On his face they passed like waves! the concussions produced by the various thoughts; his small jaws were sometimes tightened with the nervous motion of anger of a young beast, and his eyes sparkled through the sudden veils of tears, and his chest was lifted up full of storm.

Coriolano smiled finely under his nose.

An outcry of applause indicated that the song was over: the cave was filled with cicacus and the sound of the stool rejected and distracted; Gabriella woman stood up and said to the prince of Iraki:

"So offer me your arm, and accompany me."
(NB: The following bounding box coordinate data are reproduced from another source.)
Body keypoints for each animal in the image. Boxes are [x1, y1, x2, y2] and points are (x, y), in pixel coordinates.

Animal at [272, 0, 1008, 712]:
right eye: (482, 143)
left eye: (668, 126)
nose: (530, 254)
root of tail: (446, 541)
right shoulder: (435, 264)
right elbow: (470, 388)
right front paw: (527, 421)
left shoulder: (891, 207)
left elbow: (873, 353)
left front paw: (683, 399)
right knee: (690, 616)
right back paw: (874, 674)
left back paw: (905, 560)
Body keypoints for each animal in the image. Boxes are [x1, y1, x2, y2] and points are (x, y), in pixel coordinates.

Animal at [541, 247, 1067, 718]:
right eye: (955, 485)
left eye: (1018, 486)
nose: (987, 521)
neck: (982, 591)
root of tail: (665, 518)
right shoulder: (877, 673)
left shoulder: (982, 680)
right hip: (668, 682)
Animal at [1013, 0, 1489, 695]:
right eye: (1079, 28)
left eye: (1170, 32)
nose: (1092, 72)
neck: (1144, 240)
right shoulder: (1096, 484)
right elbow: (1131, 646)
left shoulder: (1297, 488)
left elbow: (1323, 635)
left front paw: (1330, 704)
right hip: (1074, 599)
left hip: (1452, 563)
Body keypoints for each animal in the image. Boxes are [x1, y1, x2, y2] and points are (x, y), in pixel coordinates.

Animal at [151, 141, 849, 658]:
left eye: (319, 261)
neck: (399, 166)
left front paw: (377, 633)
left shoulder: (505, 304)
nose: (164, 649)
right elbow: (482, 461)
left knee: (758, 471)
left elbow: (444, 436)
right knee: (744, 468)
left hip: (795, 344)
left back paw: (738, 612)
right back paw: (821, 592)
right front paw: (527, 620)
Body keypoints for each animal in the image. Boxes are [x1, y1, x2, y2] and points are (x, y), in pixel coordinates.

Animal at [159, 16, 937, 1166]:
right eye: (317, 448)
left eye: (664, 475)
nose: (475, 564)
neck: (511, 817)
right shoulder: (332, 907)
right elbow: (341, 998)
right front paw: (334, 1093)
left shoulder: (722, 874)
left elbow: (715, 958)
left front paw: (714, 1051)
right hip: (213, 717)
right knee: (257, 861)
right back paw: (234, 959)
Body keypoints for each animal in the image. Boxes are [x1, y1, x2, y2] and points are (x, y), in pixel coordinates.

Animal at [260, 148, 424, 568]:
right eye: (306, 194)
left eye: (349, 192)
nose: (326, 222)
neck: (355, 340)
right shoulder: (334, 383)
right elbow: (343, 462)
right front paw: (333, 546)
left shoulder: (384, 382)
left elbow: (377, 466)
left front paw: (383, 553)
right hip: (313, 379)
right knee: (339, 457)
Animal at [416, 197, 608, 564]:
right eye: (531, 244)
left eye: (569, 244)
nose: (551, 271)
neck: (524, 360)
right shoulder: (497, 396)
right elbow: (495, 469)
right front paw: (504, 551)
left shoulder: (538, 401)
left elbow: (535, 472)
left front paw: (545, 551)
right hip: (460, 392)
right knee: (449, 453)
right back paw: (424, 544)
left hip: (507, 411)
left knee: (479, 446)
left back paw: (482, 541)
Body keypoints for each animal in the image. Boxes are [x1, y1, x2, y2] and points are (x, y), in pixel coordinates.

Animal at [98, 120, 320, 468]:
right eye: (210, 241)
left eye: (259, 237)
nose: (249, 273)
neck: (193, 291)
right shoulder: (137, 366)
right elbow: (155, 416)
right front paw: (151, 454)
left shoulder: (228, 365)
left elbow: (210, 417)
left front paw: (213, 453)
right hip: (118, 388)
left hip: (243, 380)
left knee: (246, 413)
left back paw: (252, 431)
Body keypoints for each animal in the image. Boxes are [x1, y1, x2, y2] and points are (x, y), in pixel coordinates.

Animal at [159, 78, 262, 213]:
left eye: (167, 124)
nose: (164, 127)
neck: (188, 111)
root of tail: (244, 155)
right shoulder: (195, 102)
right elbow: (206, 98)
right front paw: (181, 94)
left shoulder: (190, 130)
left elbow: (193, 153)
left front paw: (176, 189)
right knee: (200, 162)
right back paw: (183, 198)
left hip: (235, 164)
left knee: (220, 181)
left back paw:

"With all my heart, my kind queen..."

They passed before Coriolano, who bowed respectfully, but not without irony. Donna Gabriella didn't notice it; she had more for the head: if she hadn't retained a feeling of pride and fear of letting herself be discovered, she would have tried to ascertain the name of that unknown rival, whose existence she didn't doubt and who she hated with all her heart. For as much as she tried to deny it to herself, she loved Blasco; she loved him with all the ardour of an unsatisfied soul, with all the anger of a hungry man to whom bread is taken away. He believed to guess, under the half words of Coriolano, more than he had not said; he ran further and thought for sure that Coriolano knew everything and was Blasco's confidant or accomplice.

In the storm that stirred it, sometimes, forgetting, he abandoned himself or tightened himself to the arm of the little prince who, believing that he was the object of sweet manifestations, going into visible began to murmur her to hold sentences...

"My idol, you open heaven for me!"

Donna Gabriella didn't listen to her: all her senses converged at one point; when the prince became more insistent, asking her why she didn't answer him, she came back and was about to say: "But shut up, you are an annoyer."

Unless in that moment he saw the eyes of Coriolano della Floresta above himself and then, with a sudden change, he resumed his dominion and with a soft and flirty air, he said to the prince, so that Coriolano could hear it: "Let's go: take me home, my beautiful knight."